Given the IRS's current actions and the complex obligations established by Section 501(r), hospitals should ensure that they have a robust compliance program in place which will allow the hospital to limit violations, identify them when they occur, and provide the hospital with the resources to appropriately correct and disclose the violations. Hospitals must also ensure that their contracts with billing and collection vendors include essential terms prescribed by the 501(r) regulations and provide the hospitals with the rights and resources necessary to comply with Section 501(r).

1Unlike other provisions of the ACA that drew strident objections from Republican lawmakers, the ACA provisions enacting Section 501(r) were coauthored by Republican Senator Charles Grassley and did not appear in the most recent Republican attempt to repeal portions of the ACA (H.R. 3762—114th Congress (2015-2016)).

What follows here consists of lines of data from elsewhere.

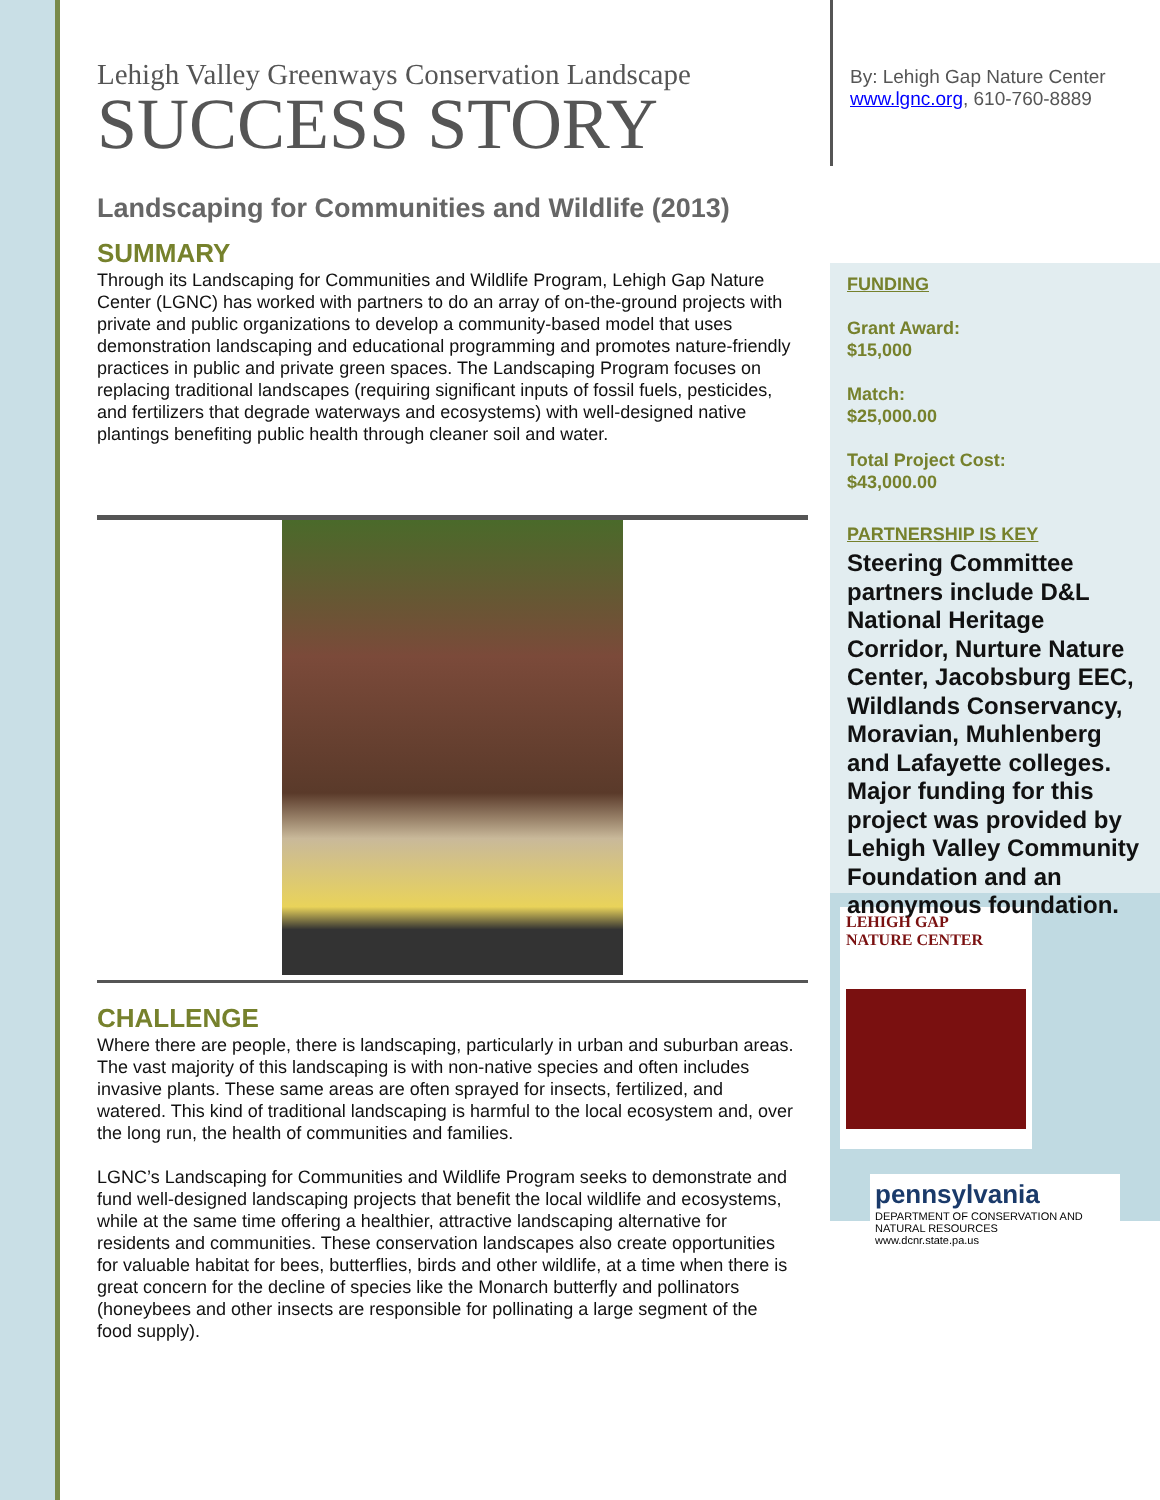Lehigh Valley Greenways Conservation Landscape
SUCCESS STORY
Landscaping for Communities and Wildlife (2013)
SUMMARY
Through its Landscaping for Communities and Wildlife Program, Lehigh Gap Nature Center (LGNC) has worked with partners to do an array of on-the-ground projects with private and public organizations to develop a community-based model that uses demonstration landscaping and educational programming and promotes nature-friendly practices in public and private green spaces. The Landscaping Program focuses on replacing traditional landscapes (requiring significant inputs of fossil fuels, pesticides, and fertilizers that degrade waterways and ecosystems) with well-designed native plantings benefiting public health through cleaner soil and water.
CHALLENGE
Where there are people, there is landscaping, particularly in urban and suburban areas. The vast majority of this landscaping is with non-native species and often includes invasive plants. These same areas are often sprayed for insects, fertilized, and watered. This kind of traditional landscaping is harmful to the local ecosystem and, over the long run, the health of communities and families.
LGNC’s Landscaping for Communities and Wildlife Program seeks to demonstrate and fund well-designed landscaping projects that benefit the local wildlife and ecosystems, while at the same time offering a healthier, attractive landscaping alternative for residents and communities. These conservation landscapes also create opportunities for valuable habitat for bees, butterflies, birds and other wildlife, at a time when there is great concern for the decline of species like the Monarch butterfly and pollinators (honeybees and other insects are responsible for pollinating a large segment of the food supply).
By: Lehigh Gap Nature Center
www.lgnc.org, 610-760-8889
FUNDING
Grant Award:
$15,000
Match:
$25,000.00
Total Project Cost:
$43,000.00
PARTNERSHIP IS KEY
Steering Committee partners include D&L National Heritage Corridor, Nurture Nature Center, Jacobsburg EEC, Wildlands Conservancy, Moravian, Muhlenberg and Lafayette colleges. Major funding for this project was provided by Lehigh Valley Community Foundation and an anonymous foundation.
LEHIGH GAP
NATURE CENTER
pennsylvania
DEPARTMENT OF CONSERVATION AND NATURAL RESOURCES
www.dcnr.state.pa.us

2These include provisions related to Community Health Needs Assessments and associated implementation strategies, the establishment of financial assistance and emergency medical care policies, numerous publication and notice requirements related to such policies, calculation methodologies limiting maximum charges to those eligible for financial assistance, billing and collection timelines, reasonable efforts to determine whether a patient is eligible for financial assistance, and restrictions on extraordinary collection actions taken by hospitals to collect patient debt.